───── THE DATA
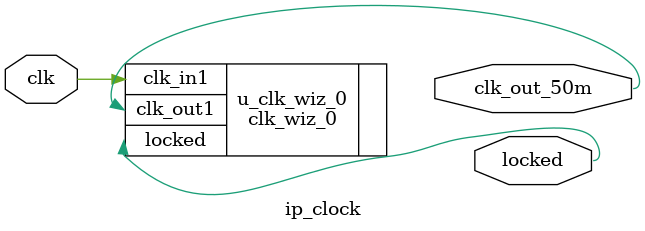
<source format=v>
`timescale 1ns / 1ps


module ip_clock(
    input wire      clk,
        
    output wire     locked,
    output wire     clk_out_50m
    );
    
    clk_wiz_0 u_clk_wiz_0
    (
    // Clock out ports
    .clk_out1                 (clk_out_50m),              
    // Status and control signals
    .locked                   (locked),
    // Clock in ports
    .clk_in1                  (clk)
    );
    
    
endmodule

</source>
──────────
───── THE DATA
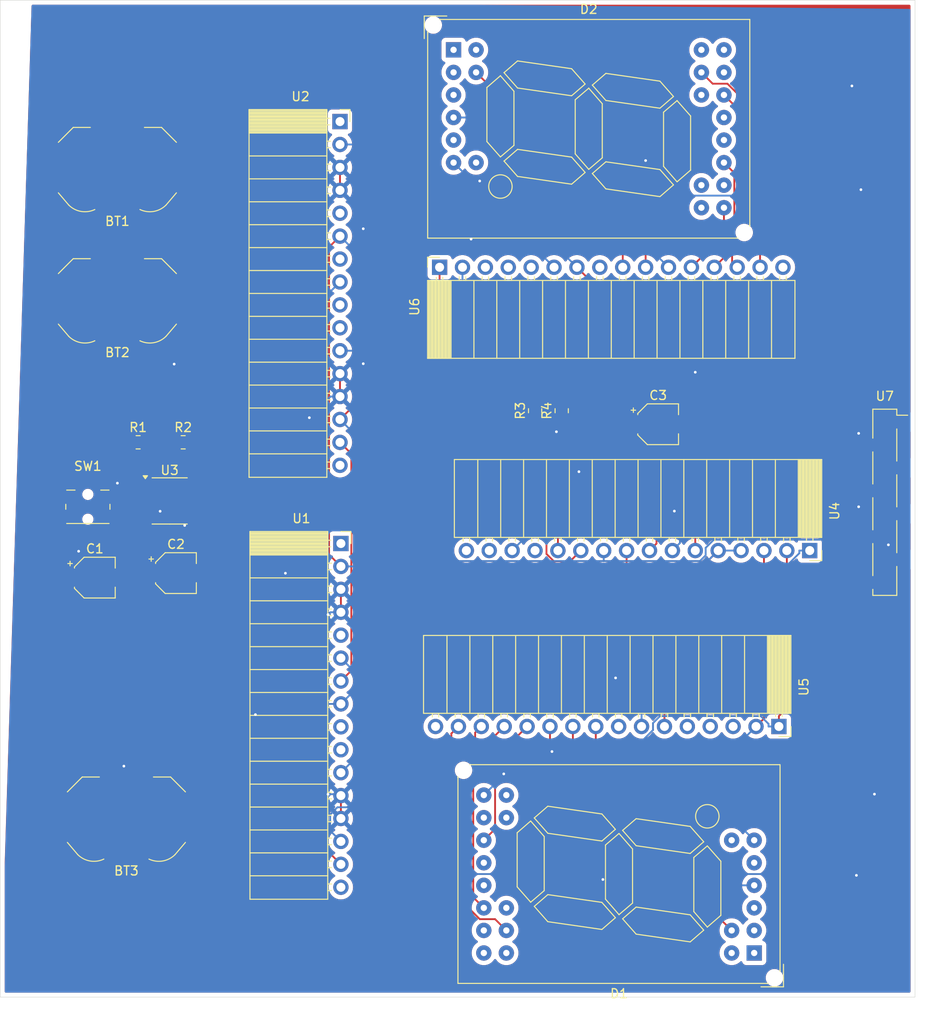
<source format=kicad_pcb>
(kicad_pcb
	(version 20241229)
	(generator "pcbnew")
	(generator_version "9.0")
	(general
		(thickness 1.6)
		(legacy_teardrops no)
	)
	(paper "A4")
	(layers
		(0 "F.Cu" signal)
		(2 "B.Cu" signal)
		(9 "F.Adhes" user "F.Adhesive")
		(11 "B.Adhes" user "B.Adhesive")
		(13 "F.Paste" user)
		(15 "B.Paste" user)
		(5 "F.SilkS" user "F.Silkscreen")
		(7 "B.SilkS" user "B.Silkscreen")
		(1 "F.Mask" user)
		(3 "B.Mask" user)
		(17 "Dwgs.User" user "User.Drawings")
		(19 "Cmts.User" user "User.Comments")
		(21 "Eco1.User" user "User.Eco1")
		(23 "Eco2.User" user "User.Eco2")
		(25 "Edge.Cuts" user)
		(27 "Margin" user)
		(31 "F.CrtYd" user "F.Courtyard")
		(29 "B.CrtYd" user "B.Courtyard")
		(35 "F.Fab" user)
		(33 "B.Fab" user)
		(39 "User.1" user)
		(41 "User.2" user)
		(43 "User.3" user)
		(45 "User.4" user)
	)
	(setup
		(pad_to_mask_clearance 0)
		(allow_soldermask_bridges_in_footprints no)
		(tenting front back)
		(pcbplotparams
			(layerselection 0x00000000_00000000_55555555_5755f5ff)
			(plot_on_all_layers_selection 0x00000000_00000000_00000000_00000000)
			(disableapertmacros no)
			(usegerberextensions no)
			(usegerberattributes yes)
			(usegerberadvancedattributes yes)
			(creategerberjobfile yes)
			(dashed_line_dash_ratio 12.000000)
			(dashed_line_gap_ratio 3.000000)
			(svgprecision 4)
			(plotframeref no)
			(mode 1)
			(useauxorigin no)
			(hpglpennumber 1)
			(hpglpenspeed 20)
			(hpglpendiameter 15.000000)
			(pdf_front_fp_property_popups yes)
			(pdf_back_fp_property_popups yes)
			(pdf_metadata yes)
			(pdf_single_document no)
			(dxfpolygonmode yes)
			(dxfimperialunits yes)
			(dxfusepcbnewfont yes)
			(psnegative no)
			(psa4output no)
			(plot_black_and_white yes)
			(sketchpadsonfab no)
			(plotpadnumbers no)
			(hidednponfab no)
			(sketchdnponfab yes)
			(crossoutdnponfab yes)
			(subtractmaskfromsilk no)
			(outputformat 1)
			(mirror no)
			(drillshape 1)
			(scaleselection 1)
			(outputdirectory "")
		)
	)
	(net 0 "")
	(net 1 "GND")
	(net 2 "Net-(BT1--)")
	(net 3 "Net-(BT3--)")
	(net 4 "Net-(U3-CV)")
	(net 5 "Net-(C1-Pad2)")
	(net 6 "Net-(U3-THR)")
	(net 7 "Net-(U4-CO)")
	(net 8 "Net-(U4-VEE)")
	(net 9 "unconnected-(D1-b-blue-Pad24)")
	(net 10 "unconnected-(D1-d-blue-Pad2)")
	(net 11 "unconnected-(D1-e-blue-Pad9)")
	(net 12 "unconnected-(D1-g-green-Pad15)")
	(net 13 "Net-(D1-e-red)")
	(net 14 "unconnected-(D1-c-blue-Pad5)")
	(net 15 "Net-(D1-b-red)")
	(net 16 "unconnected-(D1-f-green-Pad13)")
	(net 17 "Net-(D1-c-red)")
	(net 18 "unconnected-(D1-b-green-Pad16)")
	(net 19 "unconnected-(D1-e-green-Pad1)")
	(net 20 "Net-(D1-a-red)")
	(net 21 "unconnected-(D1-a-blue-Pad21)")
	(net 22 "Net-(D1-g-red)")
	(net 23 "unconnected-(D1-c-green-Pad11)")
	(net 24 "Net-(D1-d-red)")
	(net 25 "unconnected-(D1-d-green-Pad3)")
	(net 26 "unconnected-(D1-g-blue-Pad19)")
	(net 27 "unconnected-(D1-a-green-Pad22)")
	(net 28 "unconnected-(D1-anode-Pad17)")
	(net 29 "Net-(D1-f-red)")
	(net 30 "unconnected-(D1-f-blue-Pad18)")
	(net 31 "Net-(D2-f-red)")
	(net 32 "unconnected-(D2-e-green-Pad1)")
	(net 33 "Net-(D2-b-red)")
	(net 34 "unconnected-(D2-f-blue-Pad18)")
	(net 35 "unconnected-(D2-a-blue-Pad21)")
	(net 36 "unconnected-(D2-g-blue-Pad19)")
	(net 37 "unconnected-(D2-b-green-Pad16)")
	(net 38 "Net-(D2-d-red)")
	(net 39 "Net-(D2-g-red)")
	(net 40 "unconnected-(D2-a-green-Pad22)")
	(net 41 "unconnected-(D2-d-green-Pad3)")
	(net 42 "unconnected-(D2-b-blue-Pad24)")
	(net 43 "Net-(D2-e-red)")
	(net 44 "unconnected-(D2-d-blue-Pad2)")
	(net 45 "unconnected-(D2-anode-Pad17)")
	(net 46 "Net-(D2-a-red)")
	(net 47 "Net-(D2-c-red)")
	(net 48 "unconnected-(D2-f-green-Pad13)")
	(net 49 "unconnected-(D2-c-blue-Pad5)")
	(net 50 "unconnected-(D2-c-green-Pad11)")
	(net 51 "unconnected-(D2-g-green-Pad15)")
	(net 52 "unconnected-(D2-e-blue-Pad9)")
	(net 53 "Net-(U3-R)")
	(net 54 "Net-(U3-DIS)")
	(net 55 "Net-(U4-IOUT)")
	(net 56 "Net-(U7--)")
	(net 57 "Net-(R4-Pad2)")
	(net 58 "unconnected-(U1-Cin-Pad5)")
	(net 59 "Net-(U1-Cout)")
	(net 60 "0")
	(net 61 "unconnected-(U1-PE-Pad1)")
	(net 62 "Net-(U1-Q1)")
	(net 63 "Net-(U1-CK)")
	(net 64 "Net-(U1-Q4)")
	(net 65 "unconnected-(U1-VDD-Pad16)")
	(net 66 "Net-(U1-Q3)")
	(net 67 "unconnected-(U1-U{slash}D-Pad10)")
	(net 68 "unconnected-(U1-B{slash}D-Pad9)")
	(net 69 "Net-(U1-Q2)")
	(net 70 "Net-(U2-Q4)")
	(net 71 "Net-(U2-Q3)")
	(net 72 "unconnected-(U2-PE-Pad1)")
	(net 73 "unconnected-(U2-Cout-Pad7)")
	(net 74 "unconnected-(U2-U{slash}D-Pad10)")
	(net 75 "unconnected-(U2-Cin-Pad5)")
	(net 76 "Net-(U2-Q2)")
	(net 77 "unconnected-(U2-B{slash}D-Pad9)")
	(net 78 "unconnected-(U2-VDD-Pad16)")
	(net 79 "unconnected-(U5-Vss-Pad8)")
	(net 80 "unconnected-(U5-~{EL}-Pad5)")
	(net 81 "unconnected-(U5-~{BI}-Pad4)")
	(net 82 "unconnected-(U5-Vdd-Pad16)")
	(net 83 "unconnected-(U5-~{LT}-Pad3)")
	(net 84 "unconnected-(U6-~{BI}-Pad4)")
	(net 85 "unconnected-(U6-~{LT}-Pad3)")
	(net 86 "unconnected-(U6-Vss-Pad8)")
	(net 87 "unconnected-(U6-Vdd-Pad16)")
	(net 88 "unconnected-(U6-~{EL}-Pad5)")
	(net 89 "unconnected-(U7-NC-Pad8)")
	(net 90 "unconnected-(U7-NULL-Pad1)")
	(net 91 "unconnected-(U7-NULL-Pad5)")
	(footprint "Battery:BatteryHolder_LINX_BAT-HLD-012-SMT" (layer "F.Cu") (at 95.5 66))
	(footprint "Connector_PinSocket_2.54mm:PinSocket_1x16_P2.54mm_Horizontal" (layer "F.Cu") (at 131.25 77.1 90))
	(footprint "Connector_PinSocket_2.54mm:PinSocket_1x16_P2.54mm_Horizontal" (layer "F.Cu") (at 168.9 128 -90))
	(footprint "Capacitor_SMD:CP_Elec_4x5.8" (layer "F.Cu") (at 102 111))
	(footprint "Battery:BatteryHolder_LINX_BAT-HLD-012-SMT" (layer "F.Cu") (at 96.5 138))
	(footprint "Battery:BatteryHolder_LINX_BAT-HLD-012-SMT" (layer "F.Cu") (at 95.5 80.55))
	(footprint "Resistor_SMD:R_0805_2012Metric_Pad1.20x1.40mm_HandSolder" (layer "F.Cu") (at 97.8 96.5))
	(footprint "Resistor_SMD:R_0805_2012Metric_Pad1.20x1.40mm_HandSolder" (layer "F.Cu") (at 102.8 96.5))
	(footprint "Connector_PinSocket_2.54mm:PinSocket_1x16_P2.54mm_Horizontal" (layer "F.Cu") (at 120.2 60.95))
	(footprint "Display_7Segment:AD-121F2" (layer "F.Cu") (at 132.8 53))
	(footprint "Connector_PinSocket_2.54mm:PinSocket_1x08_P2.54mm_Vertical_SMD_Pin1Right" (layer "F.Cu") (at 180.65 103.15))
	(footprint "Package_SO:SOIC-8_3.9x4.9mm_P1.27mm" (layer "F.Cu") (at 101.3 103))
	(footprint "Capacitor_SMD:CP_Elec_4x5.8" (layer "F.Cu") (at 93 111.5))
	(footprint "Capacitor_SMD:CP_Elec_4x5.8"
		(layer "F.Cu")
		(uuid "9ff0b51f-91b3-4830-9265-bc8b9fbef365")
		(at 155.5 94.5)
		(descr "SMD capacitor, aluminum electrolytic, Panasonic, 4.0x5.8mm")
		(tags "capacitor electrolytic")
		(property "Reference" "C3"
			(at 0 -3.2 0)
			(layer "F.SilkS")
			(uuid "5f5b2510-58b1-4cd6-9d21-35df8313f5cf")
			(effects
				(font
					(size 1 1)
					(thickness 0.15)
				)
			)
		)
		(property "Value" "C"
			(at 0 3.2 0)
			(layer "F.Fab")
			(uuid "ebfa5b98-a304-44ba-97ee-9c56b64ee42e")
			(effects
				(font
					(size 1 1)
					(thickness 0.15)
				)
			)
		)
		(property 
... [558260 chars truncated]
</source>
──────────
WORK REQUEST: Give only the number of lines above holding "Silkscreen".

RESULT BELOW: 2